**Data records**

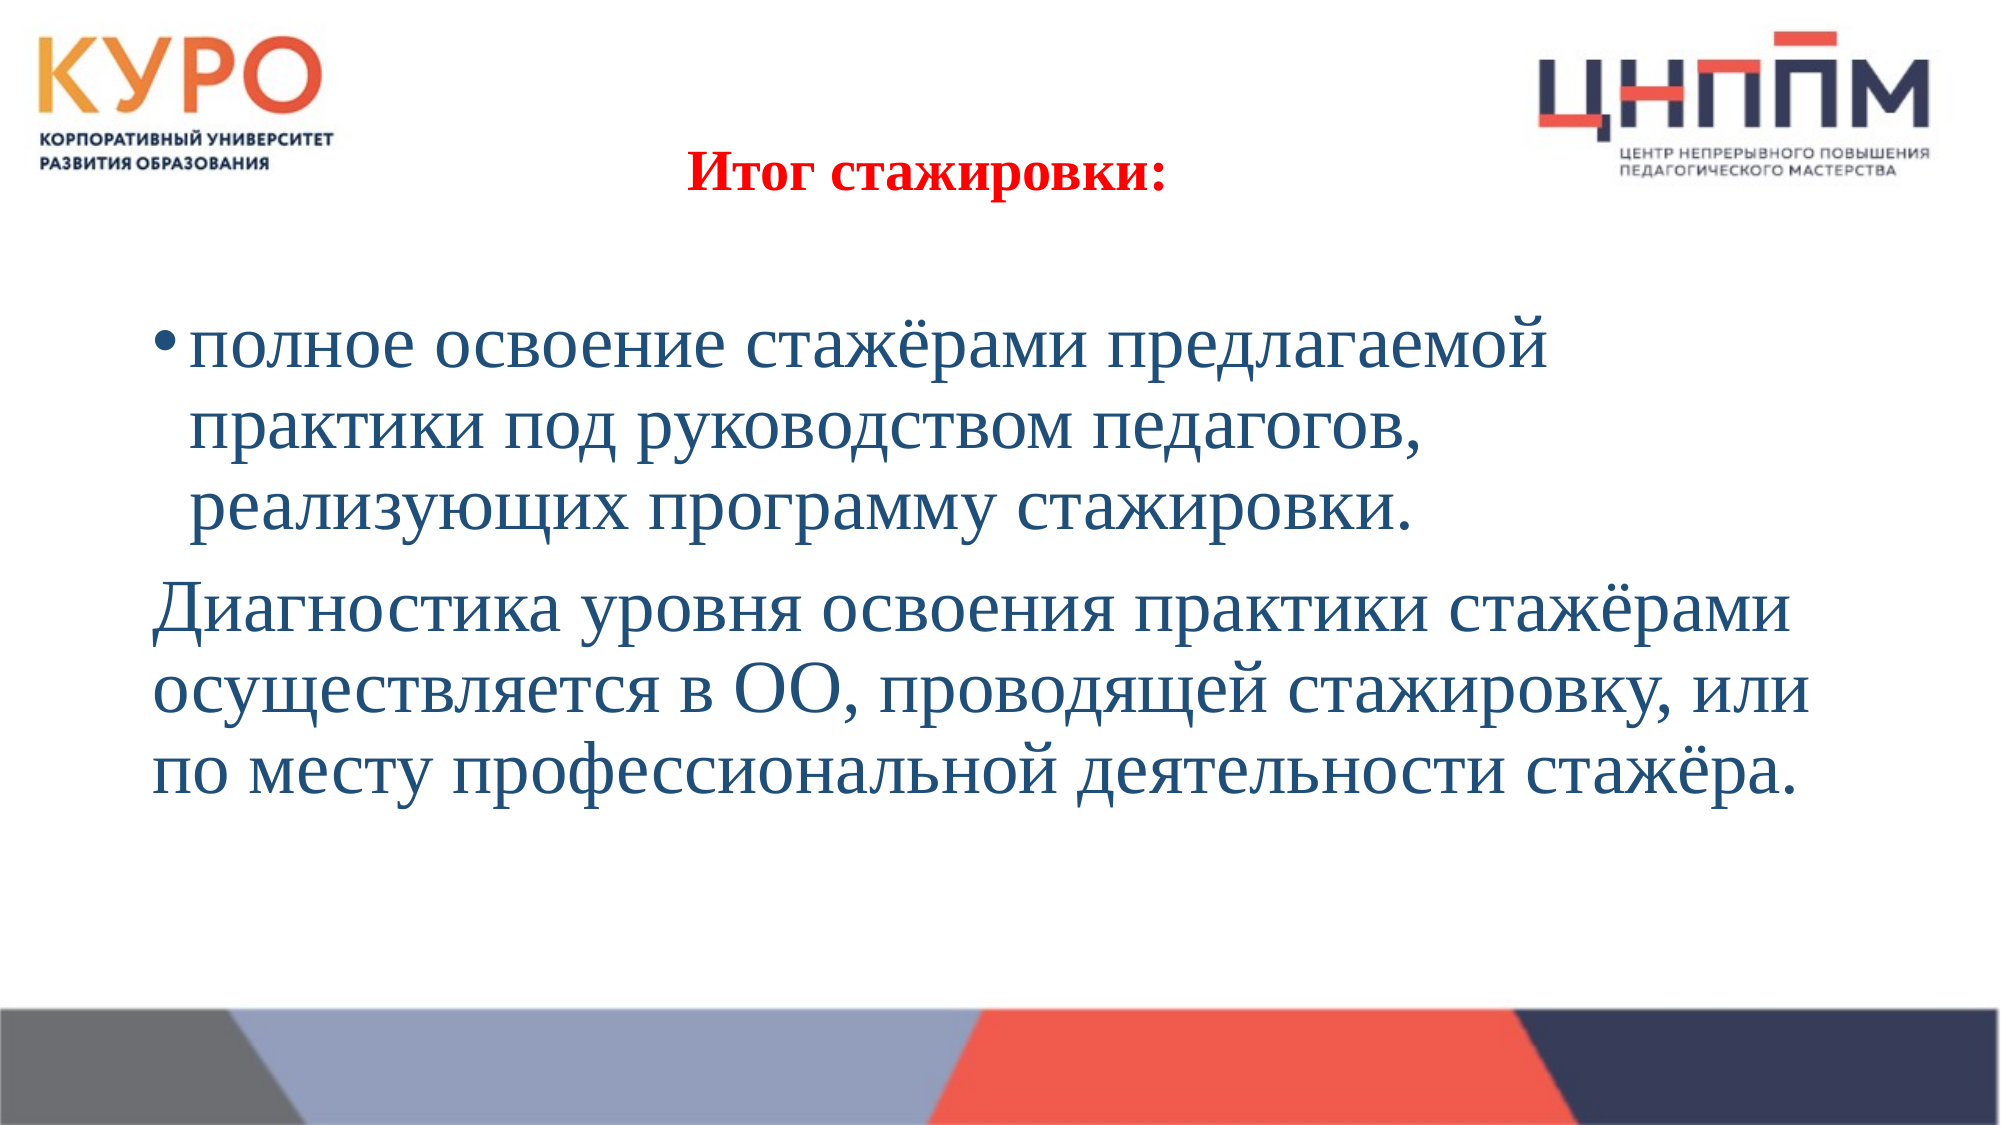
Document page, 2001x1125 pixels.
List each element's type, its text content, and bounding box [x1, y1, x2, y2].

picture [0, 0, 2001, 1125]
title Итог стажировки: [342, 168, 1514, 246]
list полное освоение стажёрами предлагаемой практики под руководством педагогов, реализующих программу стажировки. Диагностика уровня освоения практики стажёрами осуществляется в ОО, проводящей стажировку, или по месту профессиональной деятельности стажёра. [137, 295, 1863, 982]
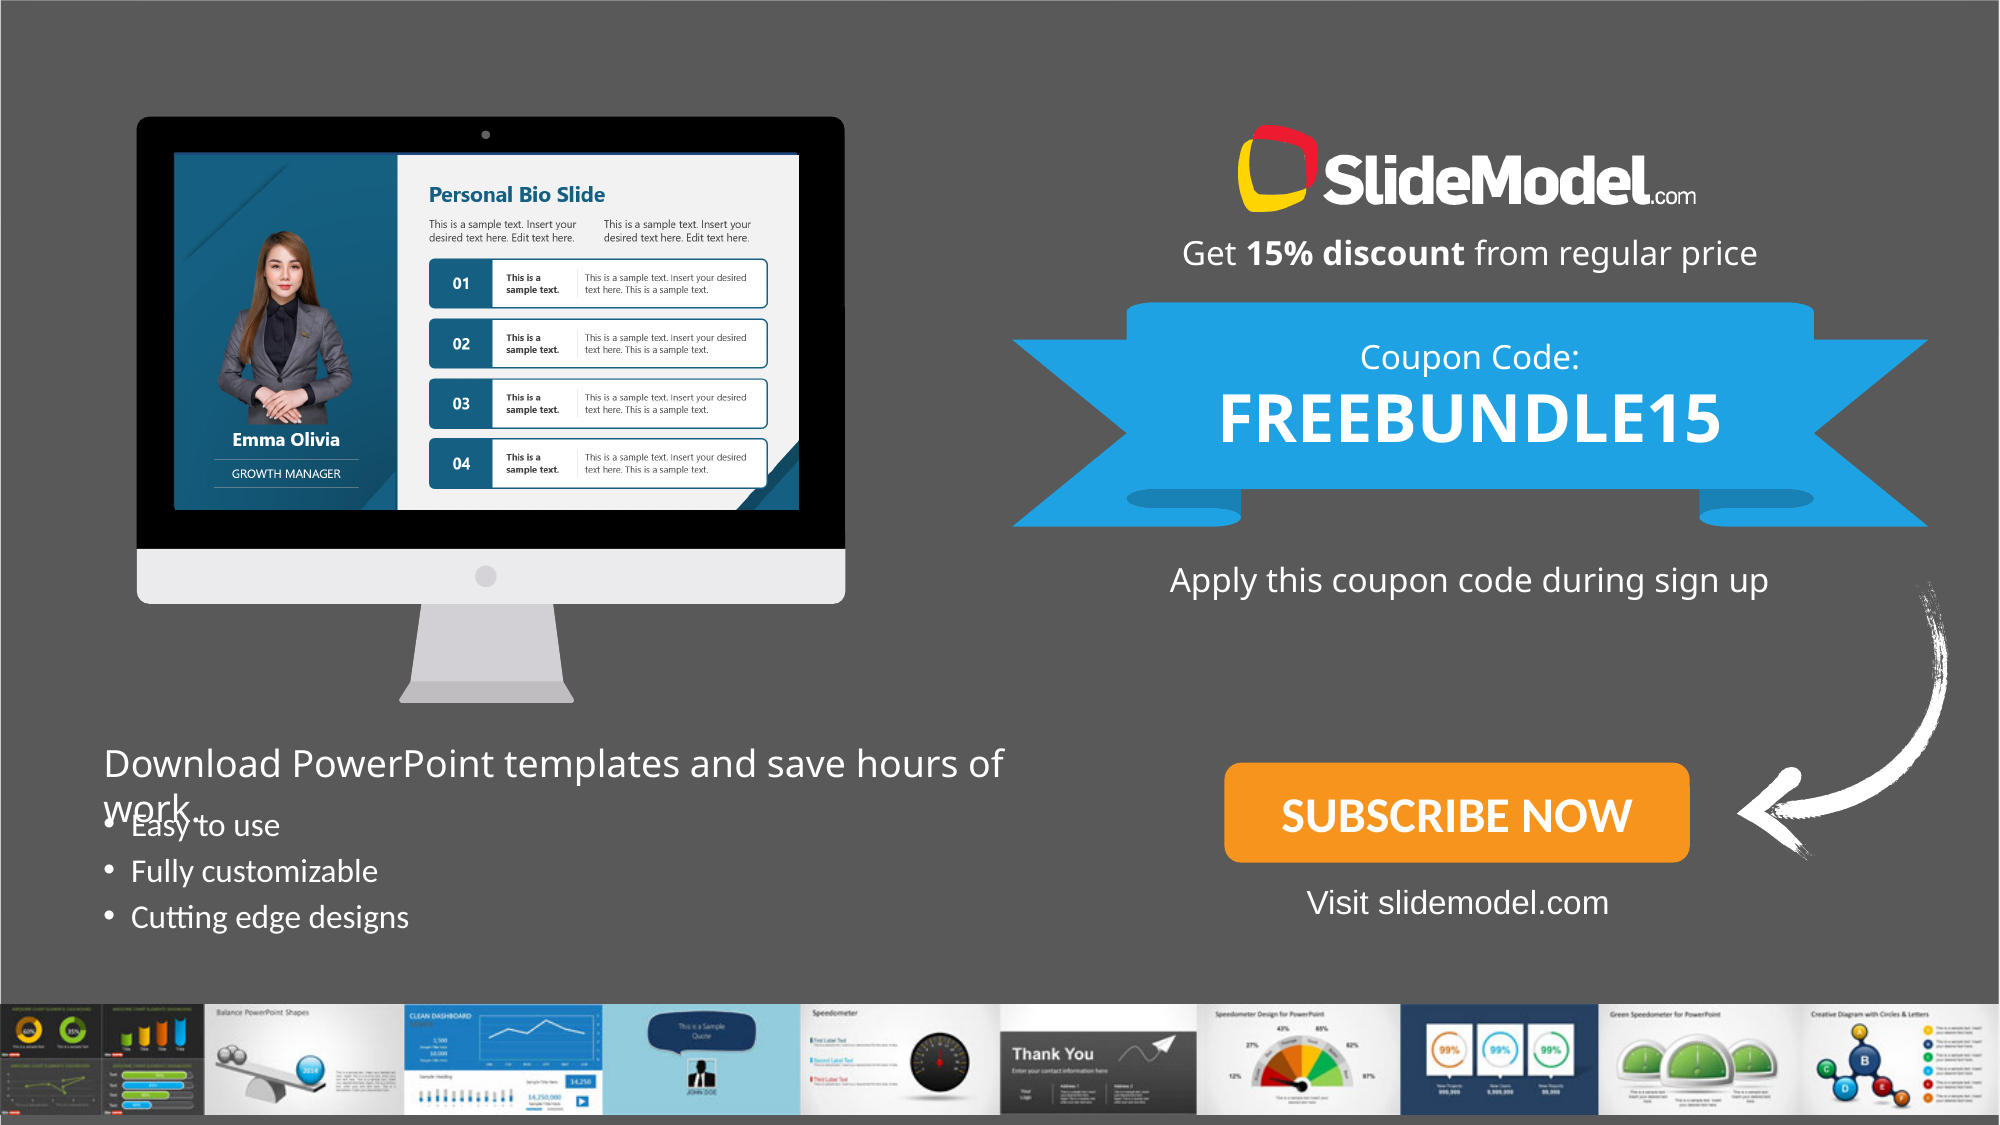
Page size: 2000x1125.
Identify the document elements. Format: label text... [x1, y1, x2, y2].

text_box SUBSCRIBE NOW [1222, 760, 1692, 865]
picture [0, 1003, 1999, 1116]
text_box [0, 0, 2000, 1003]
text_box Easy to use Fully customizable Cutting edge designs [88, 838, 863, 943]
text_box Coupon Code: FREEBUNDLE15 [1173, 328, 1768, 464]
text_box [136, 116, 846, 704]
text_box Get 15% discount from regular price [1058, 225, 1883, 280]
text_box Download PowerPoint templates and save hours of work. [88, 732, 1059, 838]
text_box [1010, 300, 1931, 529]
text_box Visit slidemodel.com [1247, 874, 1669, 928]
text_box [1928, 587, 1937, 601]
picture [174, 154, 799, 510]
text_box [1736, 594, 1949, 861]
picture [1237, 125, 1696, 213]
text_box Apply this coupon code during sign up [1129, 551, 1811, 607]
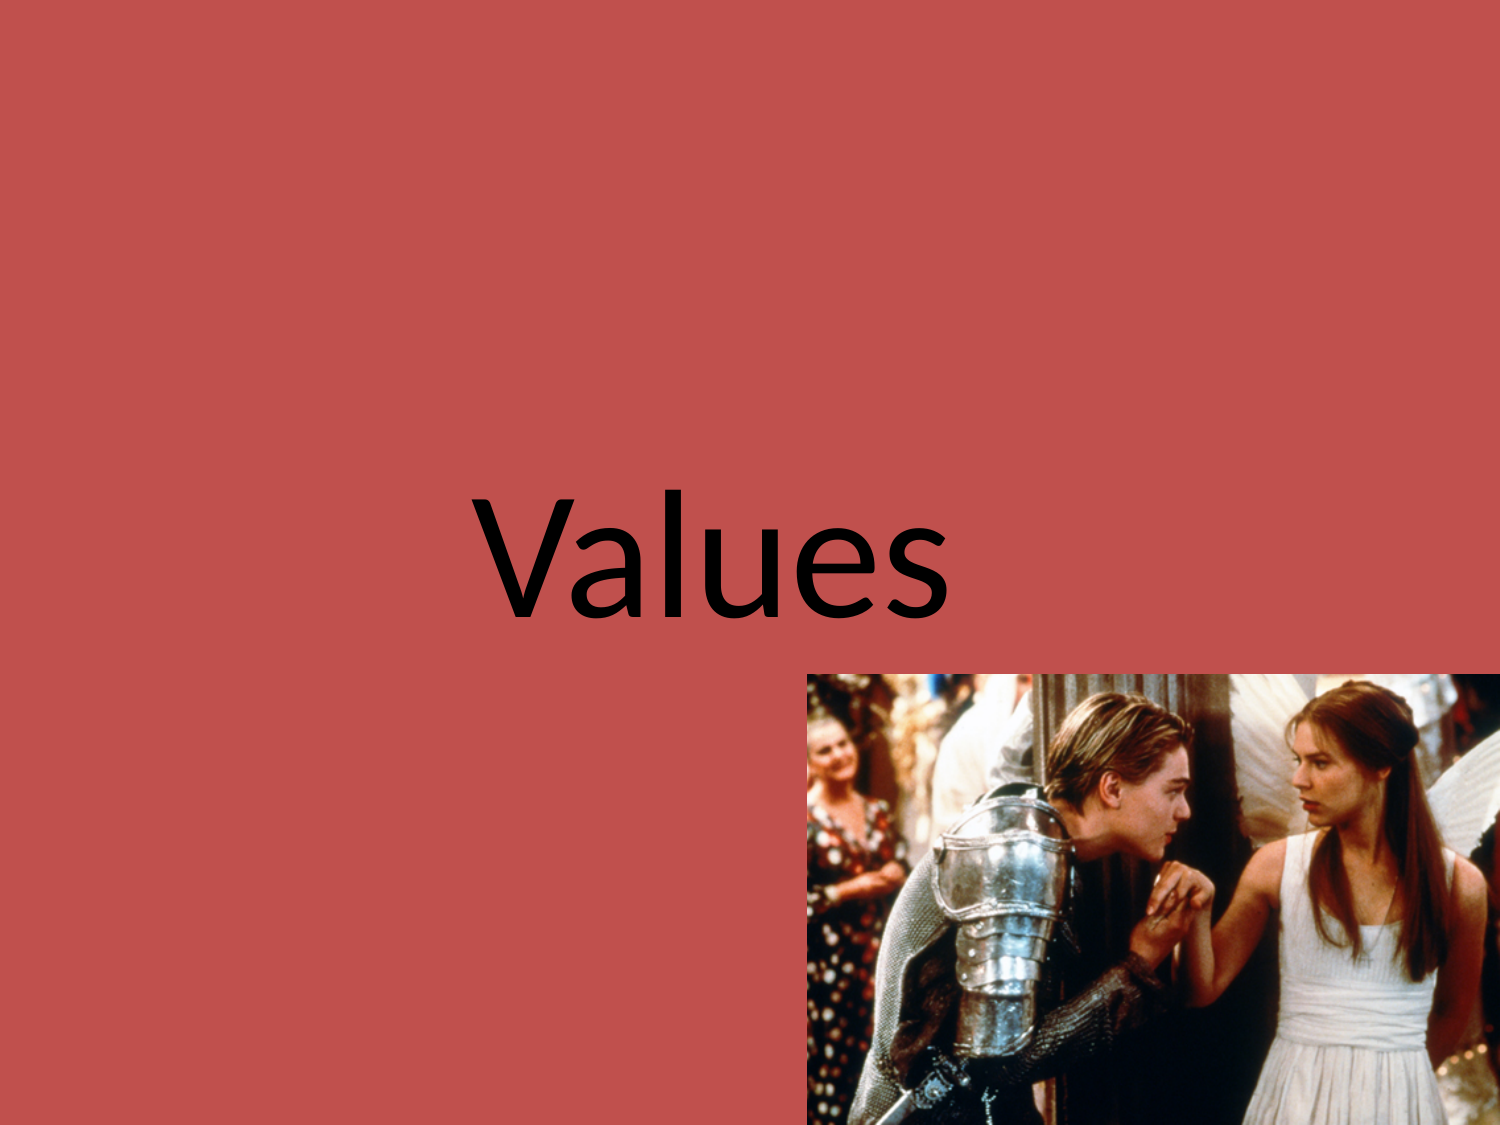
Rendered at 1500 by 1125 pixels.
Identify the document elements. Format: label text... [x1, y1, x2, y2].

**What you will do**
The line containing "Page size: 2000x1125." and each line after it through the end of the listing above are to be written out exactly, without the pictures.

**Your solution**
Page size: 2000x1125.
Identify the document elements. Format: label text... [x1, y1, x2, y2].

text_box SUBSCRIBE NOW [1222, 760, 1692, 865]
picture [0, 1003, 1999, 1116]
text_box [0, 0, 2000, 1003]
text_box Easy to use Fully customizable Cutting edge designs [88, 838, 863, 943]
text_box Coupon Code: FREEBUNDLE15 [1173, 328, 1768, 464]
text_box [136, 116, 846, 704]
text_box Get 15% discount from regular price [1058, 225, 1883, 280]
text_box Download PowerPoint templates and save hours of work. [88, 732, 1059, 838]
text_box [1010, 300, 1931, 529]
text_box Visit slidemodel.com [1247, 874, 1669, 928]
text_box [1928, 587, 1937, 601]
picture [174, 154, 799, 510]
text_box [1736, 594, 1949, 861]
picture [1237, 125, 1696, 213]
text_box Apply this coupon code during sign up [1129, 551, 1811, 607]
Rendered at 1500 by 1125 pixels.
Identify the document elements. Format: label text... [x1, y1, x2, y2].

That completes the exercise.